給定二進位制檔案的起始地址,我們需要將它載入進當前環境中。主要參考boot/main.c的實現,先讀取ELF標頭檔案,計算每個段的偏移量並讀取它們,因為是按頁讀取的,所以需要將多餘的部分重新初始化一下。 lcr3(PADDR(e->env_pgdir));設定使用使用者的線性地址空間,此時使用核心的也可以,因為當前環境與核心的頁目錄只有一項不同。之後將環境的執行起始地址設為可執行檔案的第一條指令。然後為程式分配一個棧。

env_create:

// Allocates a new env with env_alloc, loads the named elf
// binary into it with load_icode, and sets its env_type.
// This function is ONLY called during kernel initialization,
// before running the first user-mode environment.
// The new env's parent ID is set to 0.
//
void
env_create(uint8_t *binary, enum EnvType type)
{
	// LAB 3: Your code here.
	struct Env *e = NULL;
	if(env_alloc(&e, 0) == 0)
	{
		e->env_type = type;
		load_icode(e, binary);
	}
}

給定一個二進位制檔案和一個環境型別,我們要建立並初始化好這個環境。
直接調函數即可。env_alloc的實現也在kern/env.c中。該函數將建立好的環境儲存在e中。我們直接設定環境型別並載入檔案即可。

env_run:

// Context switch from curenv to env e.
// Note: if this is the first call to env_run, curenv is NULL.
//
// This function does not return.
//
void
env_run(struct Env *e)
{
	// Step 1: If this is a context switch (a new environment is running):
	//	   1. Set the current environment (if any) back to
	//	      ENV_RUNNABLE if it is ENV_RUNNING (think about
	//	      what other states it can be in),
	//	   2. Set 'curenv' to the new environment,
	//	   3. Set its status to ENV_RUNNING,
	//	   4. Update its 'env_runs' counter,
	//	   5. Use lcr3() to switch to its address space.
	// Step 2: Use env_pop_tf() to restore the environment's
	//	   registers and drop into user mode in the
	//	   environment.

**輸入資料:**
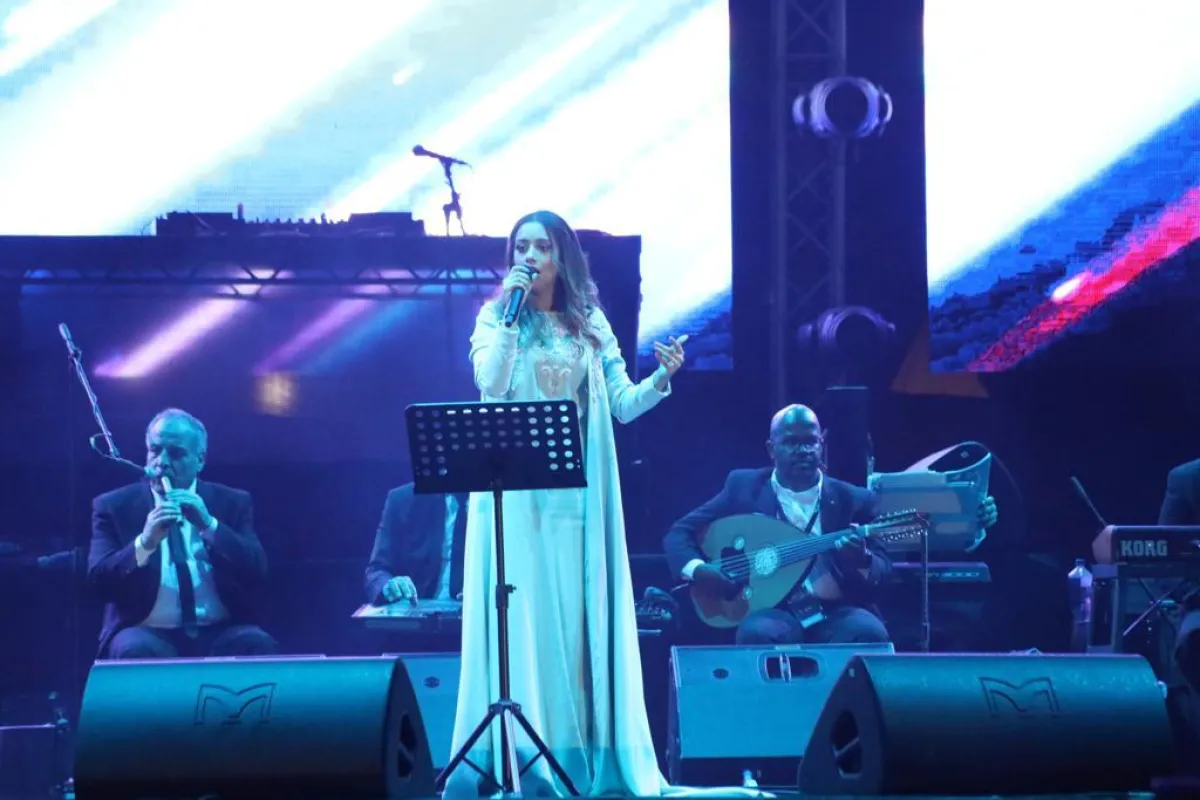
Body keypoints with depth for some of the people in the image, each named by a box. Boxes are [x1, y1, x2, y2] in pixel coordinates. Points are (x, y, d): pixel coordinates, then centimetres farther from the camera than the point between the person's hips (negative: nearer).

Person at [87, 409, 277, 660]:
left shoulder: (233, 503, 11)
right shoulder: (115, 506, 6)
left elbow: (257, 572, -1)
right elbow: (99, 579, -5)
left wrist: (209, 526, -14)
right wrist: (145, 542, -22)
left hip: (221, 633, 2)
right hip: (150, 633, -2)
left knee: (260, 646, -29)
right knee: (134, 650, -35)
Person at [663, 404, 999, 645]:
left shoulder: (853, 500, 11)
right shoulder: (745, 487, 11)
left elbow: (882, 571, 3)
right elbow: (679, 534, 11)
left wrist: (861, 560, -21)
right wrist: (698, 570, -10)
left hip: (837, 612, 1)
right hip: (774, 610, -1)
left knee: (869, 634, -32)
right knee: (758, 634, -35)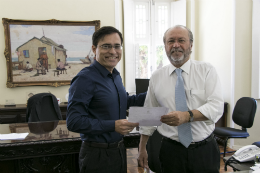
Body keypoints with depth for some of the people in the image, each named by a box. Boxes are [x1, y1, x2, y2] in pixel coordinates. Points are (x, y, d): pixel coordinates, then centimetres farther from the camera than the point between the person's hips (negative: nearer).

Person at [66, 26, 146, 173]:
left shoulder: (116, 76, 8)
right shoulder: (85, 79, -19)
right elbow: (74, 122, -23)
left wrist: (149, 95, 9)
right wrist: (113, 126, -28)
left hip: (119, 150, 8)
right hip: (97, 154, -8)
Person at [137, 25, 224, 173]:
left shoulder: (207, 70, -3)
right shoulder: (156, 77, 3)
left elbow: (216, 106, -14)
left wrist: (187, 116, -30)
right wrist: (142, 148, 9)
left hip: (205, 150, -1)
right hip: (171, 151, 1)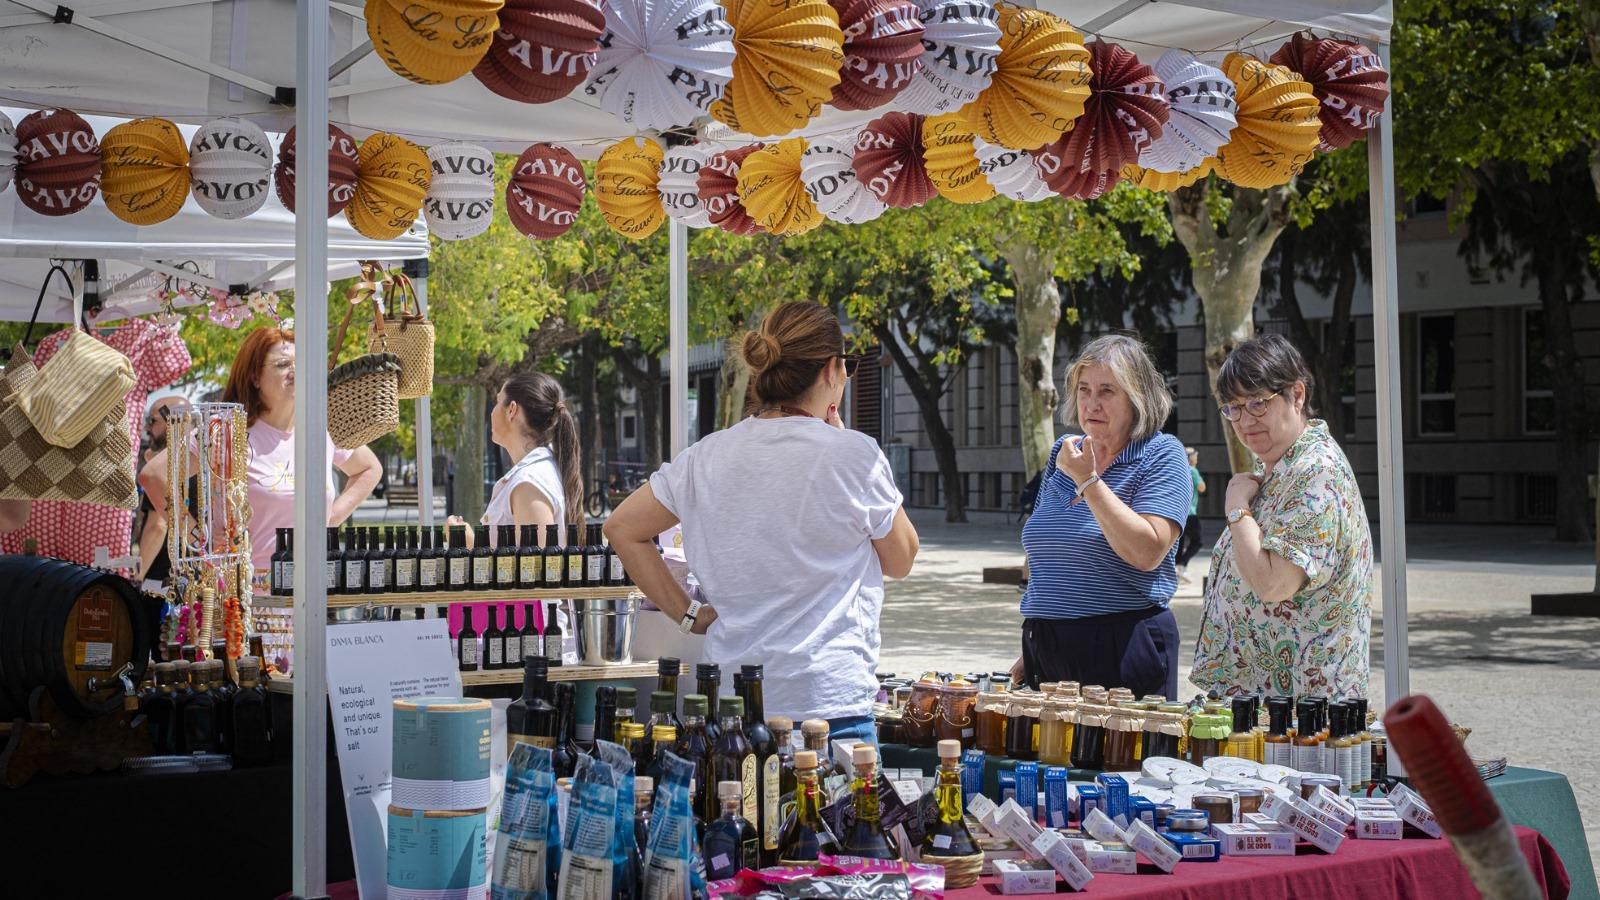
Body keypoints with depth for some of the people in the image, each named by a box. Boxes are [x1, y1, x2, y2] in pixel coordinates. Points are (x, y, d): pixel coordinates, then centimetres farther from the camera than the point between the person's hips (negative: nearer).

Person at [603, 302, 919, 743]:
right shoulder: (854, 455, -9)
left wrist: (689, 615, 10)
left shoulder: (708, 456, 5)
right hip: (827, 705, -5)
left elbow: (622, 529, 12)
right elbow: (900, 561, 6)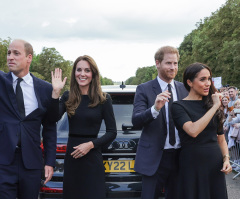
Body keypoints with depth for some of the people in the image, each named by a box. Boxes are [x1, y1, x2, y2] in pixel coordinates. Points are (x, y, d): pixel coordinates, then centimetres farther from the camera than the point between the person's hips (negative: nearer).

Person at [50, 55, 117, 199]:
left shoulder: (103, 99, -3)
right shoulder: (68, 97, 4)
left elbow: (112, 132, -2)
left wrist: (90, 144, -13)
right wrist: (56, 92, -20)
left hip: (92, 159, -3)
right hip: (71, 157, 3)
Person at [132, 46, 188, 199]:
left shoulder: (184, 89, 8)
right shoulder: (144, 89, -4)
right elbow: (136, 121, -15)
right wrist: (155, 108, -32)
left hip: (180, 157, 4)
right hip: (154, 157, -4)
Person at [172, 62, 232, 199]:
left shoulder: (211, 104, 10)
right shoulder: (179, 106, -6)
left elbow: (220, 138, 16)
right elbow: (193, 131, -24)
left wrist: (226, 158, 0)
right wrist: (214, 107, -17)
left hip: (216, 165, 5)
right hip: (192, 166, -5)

**任務:** 根據節選,env_alloc 的實現在哪個檔案中?

**任務結果:** kern/env.c